• What you will do:
a) List every capability that the passage on Cisco UCS names in the sentence that begins "It has a 10 Gigabit".
b) Using the passage on Cisco UCS, answer each question in a short phrase on its own line, marked (i), (ii) and (iii):
(i) How many Fabric Interconnects would you typically have?
(ii) What is another name for IO Modules?
(iii) What does VIC stand for?
c) Retype the part of the passage on Cisco UCS that opens with the words containing "UCS Interface Adapters" and closes with "multiple virtual interfaces.".

• Passage provided:
*** Block opens ***
UCS Unified Computing System

This brings us to the very heart of Cisco Cloud Fundamentals and that would be the Unified Computing System Platform. The UCS platform is a highly converged infrastructure that aims to take all of your compute and network resources and combine them together under one piece of hardware. It is the beginning of a hyper-converged infrastructure. In less advanced data centers, there may be various collections of physical servers that are labeled as “compute”. Beyond that, there are all kinds of physical networking infrastructure that would need to be managed by a different group. UCS aims to combine separate silos of functionality and give administrators total control and orchestration of the unified system. UCS is powerful. It has a 10 Gigabit unified network fabric, virtualization optimization, unified management, service profiles, and many flexible IO options. This is just the start.


UCS Fabric Interconnect

The Fabric Interconnects are really the soul of the UCS platform. You would typically have two of them for redundancy, and they are the brains and the beauty. All management capabilities live in the Fabric Interconnects. UCS Manager, which offers an XML API, is a part of the fabric interconnects. The fabric interconnect is an aggregation layer for all interfaces in the system. This means that all downstream servers lead back to the fabric interconnect. All components of the UCS system must communicate via the fabric interconnect.


UCS IO Modules

IO Modules are also known as a FEX. These are the Fabric Extenders, which are on the back of a UCS chassis and they provide connectivity between any blades that are populated in the front of the UCS chassis.


UCS Interface Adapters

Interface adapters are located inside of the various blades and they get traffic in and out of the blade. Cisco offers what is called a VIC or Virtual Interface Card which allows one to create dynamic interfaces. These are identified as VNICs and VHBAs in the UCS. It is a way of making one physical card behave such that it supports multiple virtual interfaces.
*** Block closes ***
• Data supplied:
*** Block opens ***
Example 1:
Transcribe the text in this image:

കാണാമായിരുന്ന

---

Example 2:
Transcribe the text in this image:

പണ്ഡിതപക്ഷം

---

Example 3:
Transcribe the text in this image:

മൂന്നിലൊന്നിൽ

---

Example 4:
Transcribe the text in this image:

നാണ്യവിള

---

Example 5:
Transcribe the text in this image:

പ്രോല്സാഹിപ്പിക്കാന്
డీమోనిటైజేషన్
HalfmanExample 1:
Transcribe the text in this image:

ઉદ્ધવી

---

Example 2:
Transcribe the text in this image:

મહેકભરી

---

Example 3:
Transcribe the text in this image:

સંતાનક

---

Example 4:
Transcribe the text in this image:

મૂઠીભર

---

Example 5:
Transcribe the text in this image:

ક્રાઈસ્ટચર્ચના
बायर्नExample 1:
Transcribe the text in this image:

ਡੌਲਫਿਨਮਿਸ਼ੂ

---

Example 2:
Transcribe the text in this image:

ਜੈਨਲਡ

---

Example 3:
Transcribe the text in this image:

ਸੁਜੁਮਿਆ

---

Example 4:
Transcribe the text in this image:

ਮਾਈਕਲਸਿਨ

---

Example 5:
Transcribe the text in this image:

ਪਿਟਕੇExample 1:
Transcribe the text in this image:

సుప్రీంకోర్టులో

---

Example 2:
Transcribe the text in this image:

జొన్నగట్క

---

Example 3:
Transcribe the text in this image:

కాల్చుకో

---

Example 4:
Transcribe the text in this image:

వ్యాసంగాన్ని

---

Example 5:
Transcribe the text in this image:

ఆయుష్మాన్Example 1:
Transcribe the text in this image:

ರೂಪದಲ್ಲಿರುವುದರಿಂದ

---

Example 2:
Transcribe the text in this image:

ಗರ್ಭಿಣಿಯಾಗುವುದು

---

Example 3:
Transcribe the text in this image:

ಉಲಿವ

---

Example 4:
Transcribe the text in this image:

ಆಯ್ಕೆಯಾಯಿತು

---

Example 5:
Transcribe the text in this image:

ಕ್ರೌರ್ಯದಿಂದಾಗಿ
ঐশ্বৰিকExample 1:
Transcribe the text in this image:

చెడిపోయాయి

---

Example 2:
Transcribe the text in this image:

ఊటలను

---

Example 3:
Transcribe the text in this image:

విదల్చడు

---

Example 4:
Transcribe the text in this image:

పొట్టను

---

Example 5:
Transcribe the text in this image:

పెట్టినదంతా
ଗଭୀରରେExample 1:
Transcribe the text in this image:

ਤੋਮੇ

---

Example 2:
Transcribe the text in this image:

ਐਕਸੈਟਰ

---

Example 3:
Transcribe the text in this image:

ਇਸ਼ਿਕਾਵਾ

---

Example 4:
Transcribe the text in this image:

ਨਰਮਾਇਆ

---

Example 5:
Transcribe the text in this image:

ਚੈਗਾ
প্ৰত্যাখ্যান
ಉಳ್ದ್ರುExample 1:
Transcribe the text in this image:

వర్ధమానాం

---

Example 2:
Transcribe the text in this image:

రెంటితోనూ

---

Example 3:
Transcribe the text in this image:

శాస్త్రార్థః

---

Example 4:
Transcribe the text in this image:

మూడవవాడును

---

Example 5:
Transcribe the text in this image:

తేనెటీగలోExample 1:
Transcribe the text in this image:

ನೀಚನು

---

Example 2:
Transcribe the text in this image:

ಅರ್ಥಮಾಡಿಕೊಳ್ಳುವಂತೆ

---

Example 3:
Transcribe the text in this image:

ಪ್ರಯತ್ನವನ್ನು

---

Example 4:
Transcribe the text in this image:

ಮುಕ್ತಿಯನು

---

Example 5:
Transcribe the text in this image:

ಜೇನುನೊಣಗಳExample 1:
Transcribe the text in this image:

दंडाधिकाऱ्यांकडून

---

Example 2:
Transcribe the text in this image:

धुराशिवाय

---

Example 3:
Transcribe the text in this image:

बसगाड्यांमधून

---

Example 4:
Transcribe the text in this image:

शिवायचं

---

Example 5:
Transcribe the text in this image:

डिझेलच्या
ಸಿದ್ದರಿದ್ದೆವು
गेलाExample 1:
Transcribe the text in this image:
*** Block closes ***
• Response list:
a)
- 10 Gigabit unified network fabric
- virtualization optimization
- unified management
- service profiles
- many flexible IO options

b)
(i) Two, for redundancy.
(ii) FEX (Fabric Extenders).
(iii) Virtual Interface Card.

c)
UCS Interface Adapters

Interface adapters are located inside of the various blades and they get traffic in and out of the blade. Cisco offers what is called a VIC or Virtual Interface Card which allows one to create dynamic interfaces. These are identified as VNICs and VHBAs in the UCS. It is a way of making one physical card behave such that it supports multiple virtual interfaces.